The Modern Data Stack
The dominant pattern today, sometimes called the "MDS":
[ Sources ]
- OLTP DBs, SaaS, events, files
│
▼ (ingestion: Fivetran, Airbyte, custom, CDC)
[ Cloud warehouse / lakehouse ]
- Snowflake, BigQuery, Redshift, Databricks, Synapse
│
▼ (transformation: dbt, Spark, native SQL)
[ Modelled / curated layer ]
- dim_customer, fact_orders, daily_active_users
│
├──→ [ BI: Looker, Power BI, Tableau, Mode ]
├──→ [ Reverse ETL: Hightouch, Census ]
├──→ [ ML feature stores ]
└──→ [ APIs / apps ]
Two structural shifts make this stack possible:
- Cheap, scalable storage and compute in cloud warehouses — load raw data first, transform later.
- SQL-first transformation tools (dbt) — analytics engineers and data engineers share a language.
Data Engineering vs Big Data
"Big data" was a useful early-2010s framing — Hadoop, MapReduce, terabytes that did not fit on one machine. Today, cloud warehouses transparently scale to petabytes, and most teams' "big" data is comfortably handled by Snowflake or BigQuery without thinking about clusters. The job has shifted from "make this fit" to "make this trustworthy and timely."
Spark, Kafka, and the Hadoop ecosystem still matter — for true high-volume streaming, ML feature engineering, and lakehouse workloads. They are tools, not the centre of gravity.
Data Engineering vs MLOps and Data Science
The boundaries blur:
- Data engineers build the pipelines that produce features and training data.
- ML engineers / MLOps run training, serving, monitoring of models.

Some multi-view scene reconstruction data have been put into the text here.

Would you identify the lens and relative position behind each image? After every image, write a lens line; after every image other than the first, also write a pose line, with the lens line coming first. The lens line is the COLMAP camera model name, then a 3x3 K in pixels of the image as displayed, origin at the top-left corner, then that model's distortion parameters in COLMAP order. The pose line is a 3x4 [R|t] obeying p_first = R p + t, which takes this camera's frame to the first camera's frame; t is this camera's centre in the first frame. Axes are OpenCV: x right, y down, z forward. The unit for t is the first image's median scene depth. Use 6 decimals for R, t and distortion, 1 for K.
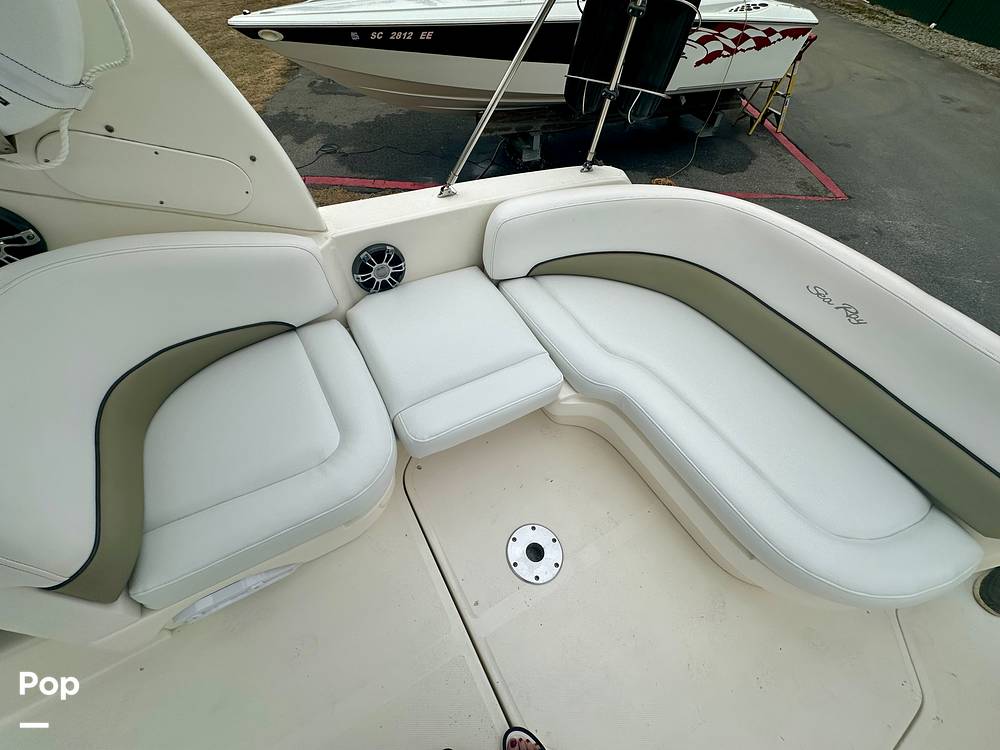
lens RADIAL K [[401.8, 0, 499.4], [0, 401.8, 382.3], [0, 0, 1]] dist [-0.001181, -0.000480]
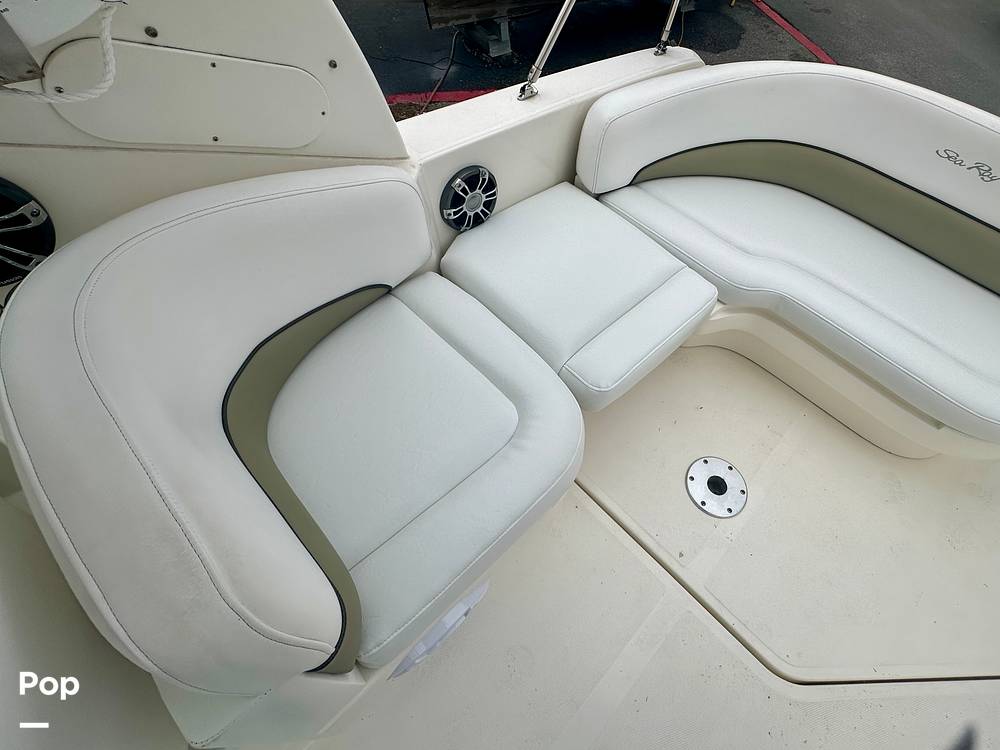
lens RADIAL K [[481.4, 0, 498.9], [0, 481.4, 369.2], [0, 0, 1]] dist [-0.004499, 0.001738]
pose [[0.956700, -0.210822, 0.200698, -0.513392], [0.197843, 0.976722, 0.082900, -0.021862], [-0.213503, -0.039604, 0.976139, 0.047445]]
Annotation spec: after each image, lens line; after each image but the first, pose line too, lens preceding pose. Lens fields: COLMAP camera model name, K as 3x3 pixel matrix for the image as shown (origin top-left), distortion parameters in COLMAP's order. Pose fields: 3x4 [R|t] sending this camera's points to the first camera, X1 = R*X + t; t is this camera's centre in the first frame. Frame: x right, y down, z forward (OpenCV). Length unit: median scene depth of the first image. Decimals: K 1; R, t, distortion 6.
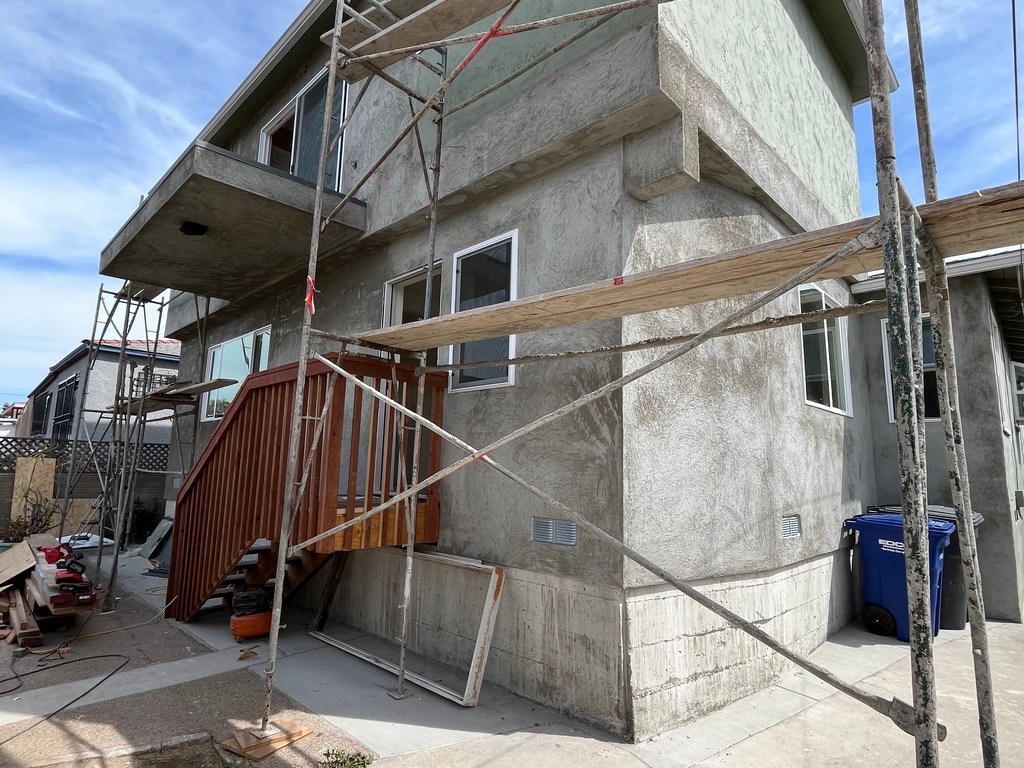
lens RADIAL K [[550.4, 0, 510.0], [0, 550.4, 381.8], [0, 0, 1]] dist [-0.003868, -0.000684]
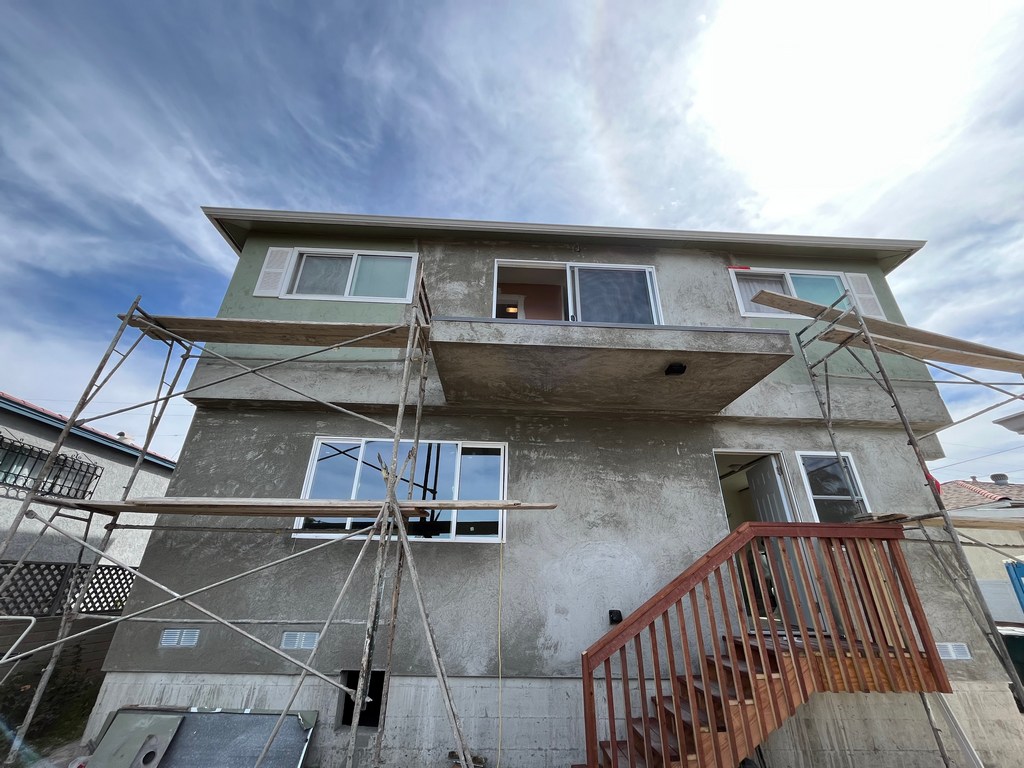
lens RADIAL K [[419.8, 0, 515.9], [0, 419.8, 389.0], [0, 0, 1]] dist [0.001900, -0.000104]
pose [[0.689692, 0.303799, 0.657290, -1.594982], [-0.109209, 0.940989, -0.320332, 0.067264], [-0.715820, 0.149149, 0.682171, 0.809244]]
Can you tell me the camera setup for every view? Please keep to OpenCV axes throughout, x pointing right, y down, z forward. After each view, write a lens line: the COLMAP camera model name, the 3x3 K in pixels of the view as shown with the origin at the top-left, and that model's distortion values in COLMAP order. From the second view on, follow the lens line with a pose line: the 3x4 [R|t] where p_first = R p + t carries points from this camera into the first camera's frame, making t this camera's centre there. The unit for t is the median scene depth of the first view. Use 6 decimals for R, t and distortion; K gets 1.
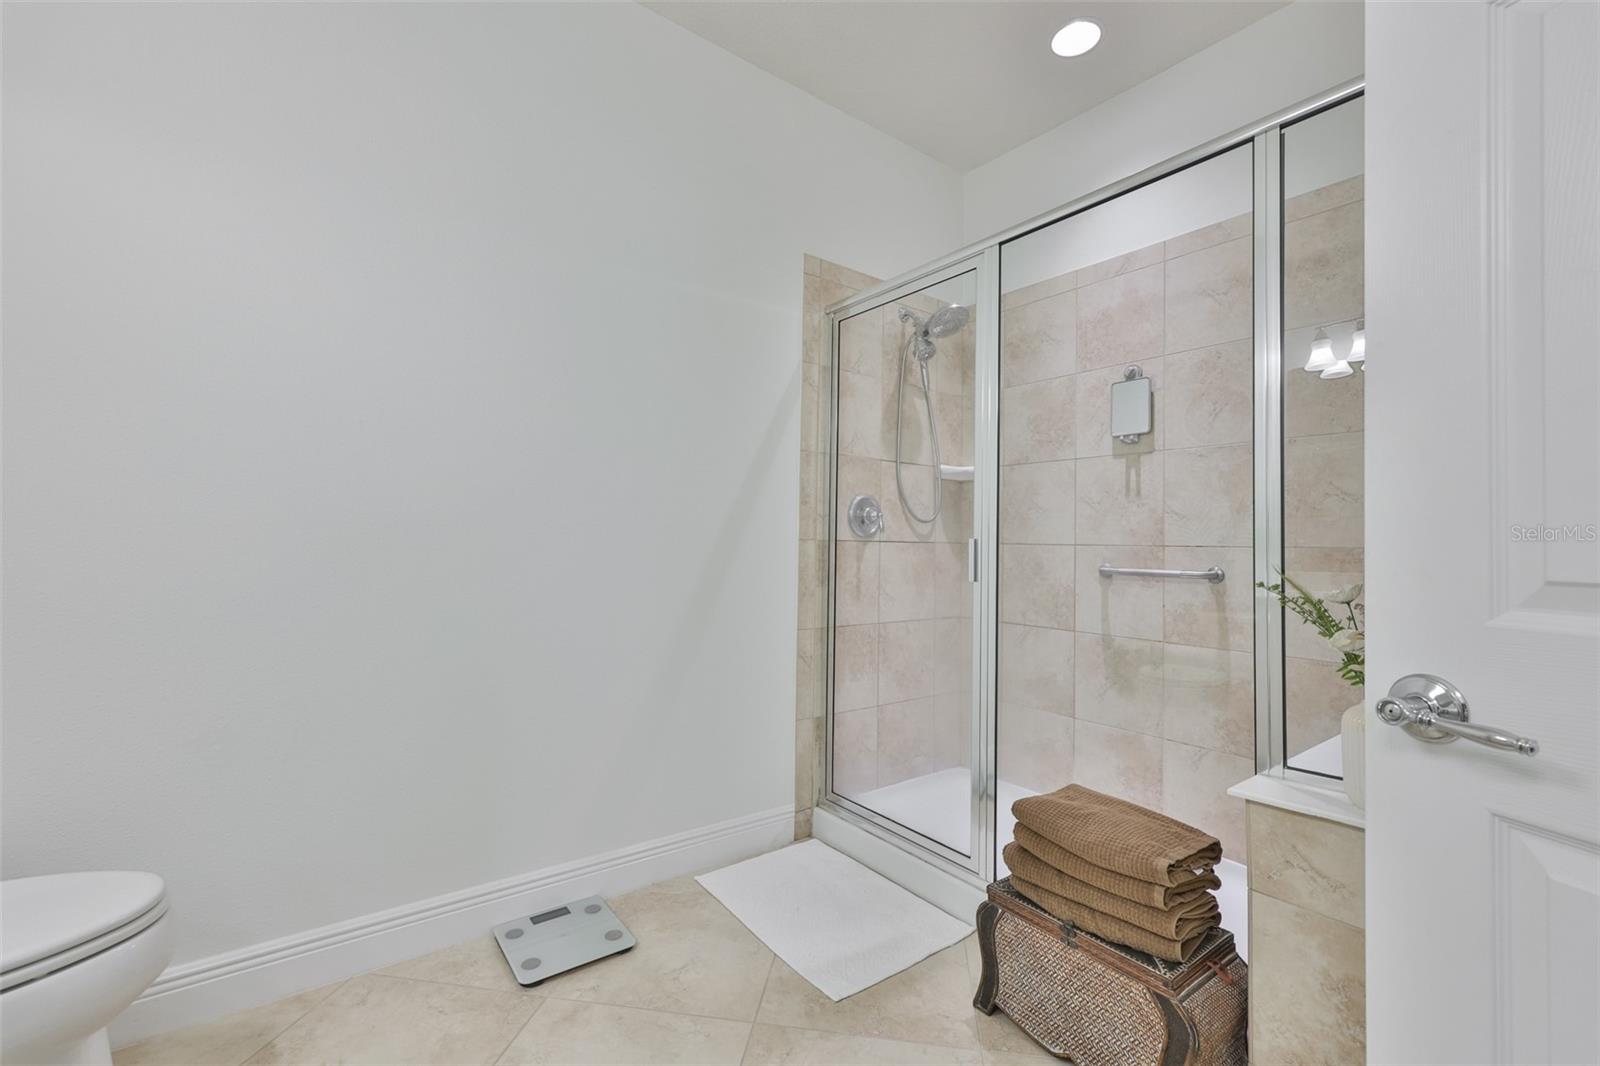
lens RADIAL K [[693.7, 0, 796.9], [0, 693.7, 529.1], [0, 0, 1]] dist [-0.000502, -0.000005]
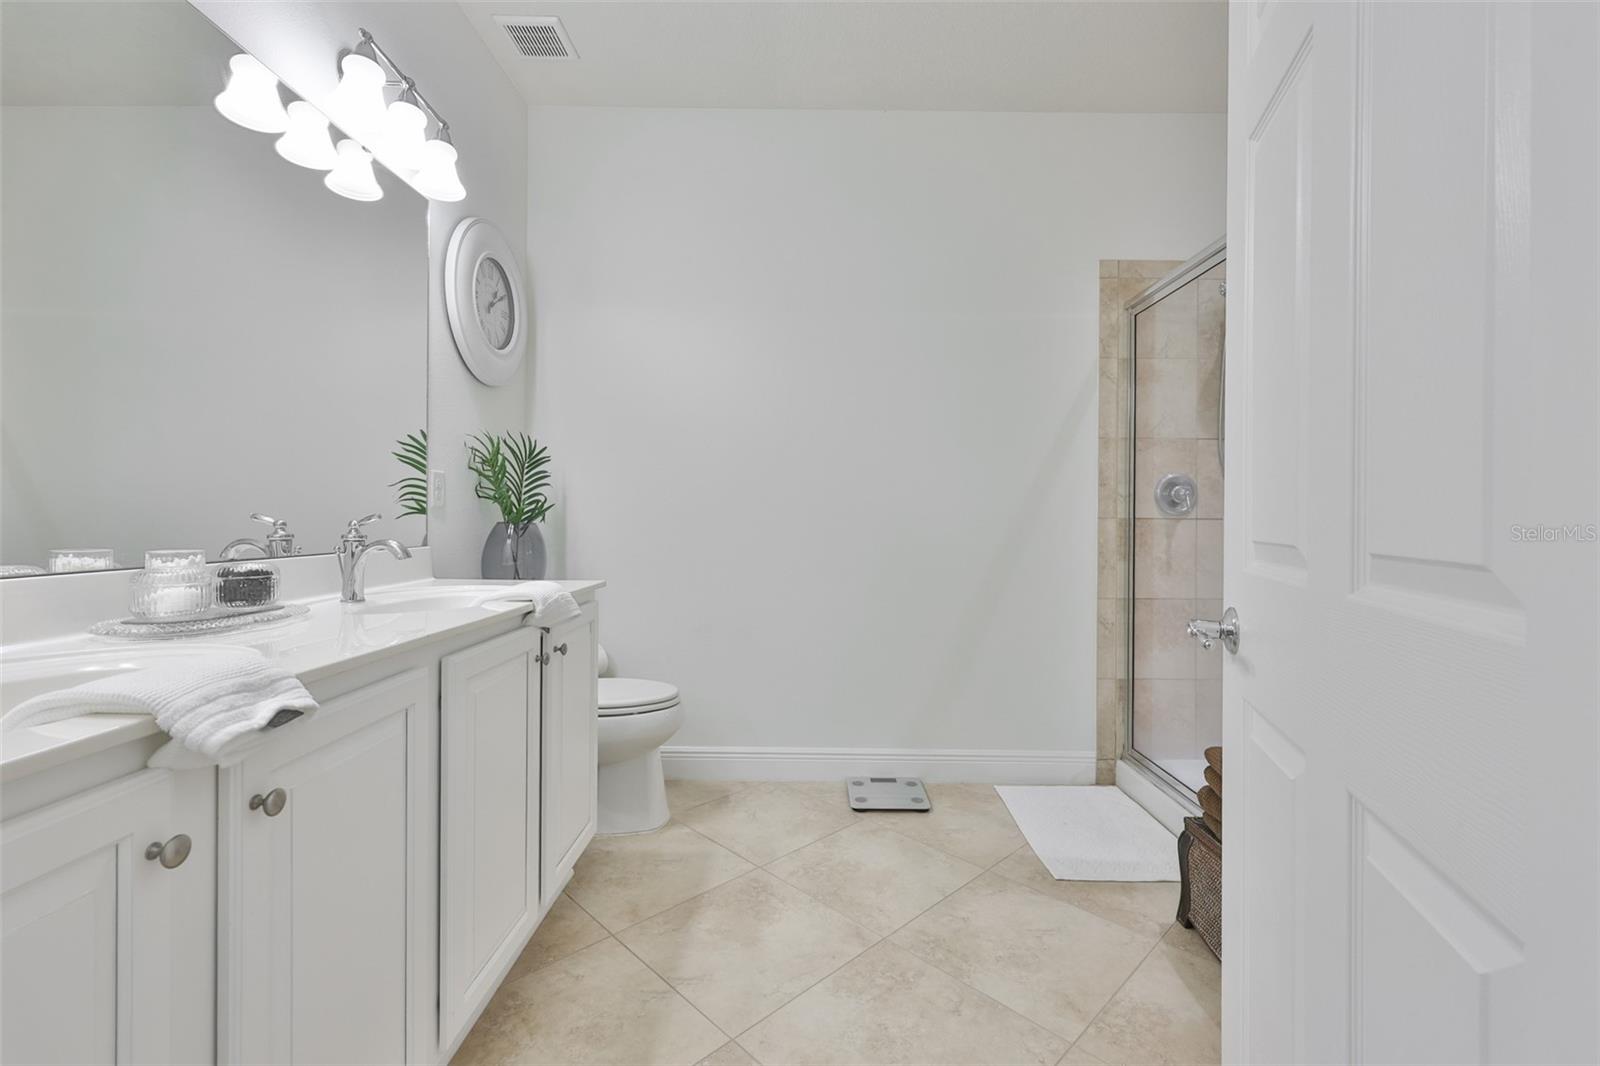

- Data scientists explore, build, and evaluate models on those datasets.
In small companies one person wears all three hats. In large ones the split is sharper. The throughline: data engineering is the foundation; everything downstream depends on it.
The Three Constants of the Job
1. Quality
A pipeline that runs on time but produces wrong numbers is worse than no pipeline. Tests on schemas, freshness, row counts, and business invariants are non-negotiable.
2. Reliability
Downstream consumers (executives, automated decisions, ML models) bake your output into their workflows. SLAs matter: "the daily revenue mart lands by 6am" is a contract.
3. Cost
Cloud warehouses are pay-per-query. A naive transformation that scans 50 TB per run can drop a five-figure bill before anyone notices. Cost discipline is part of the craft.
Skills to Build
- SQL — fluency, including window functions, CTEs, performance tuning.
- Python — for ingestion glue, orchestration, occasional Spark / Pandas.
- Modelling — Kimball-style dimensional, Inmon, data vault, modern "one big table" patterns.
- Cloud platforms — at least one of AWS, Azure, GCP, Databricks deeply; the others conceptually.
- Orchestration — Airflow / Prefect / Dagster.
- Transformation — dbt or equivalent.
- Streaming — Kafka concepts at minimum.
- Data governance — lineage, classification, access control, privacy.
Where the Certs Fit
| Cert | Focus |
|---|---|
| Microsoft DP-203 (retiring) / DP-700 Fabric Data Engineer | Azure: ADF, Synapse, Databricks, Fabric, Event Hubs |
| AWS DEA-C01 | AWS: Glue, EMR, Redshift, Kinesis, MSK, S3, Lake Formation |
| Google PDE | GCP: Dataflow, BigQuery, Pub/Sub, Dataproc, Looker, Vertex |
| Databricks Certified Data Engineer | Spark, Delta Lake, lakehouse architecture |
| Snowflake SnowPro Data Engineer | Snowflake-specific patterns |
The certs share concepts — pipelines, warehouses, lakes, streaming, governance. Master the concepts here and the per-cloud variants are mostly nomenclature.
The Mental Frame for the Rest of the Course
Data engineering is plumbing for decisions. Every pipeline you build either makes a downstream decision faster, more reliable, or cheaper — or it should not exist. As we cover ETL, warehouses, lakes, Spark, and streaming, keep that lens: who consumes this, and how does this make their work better?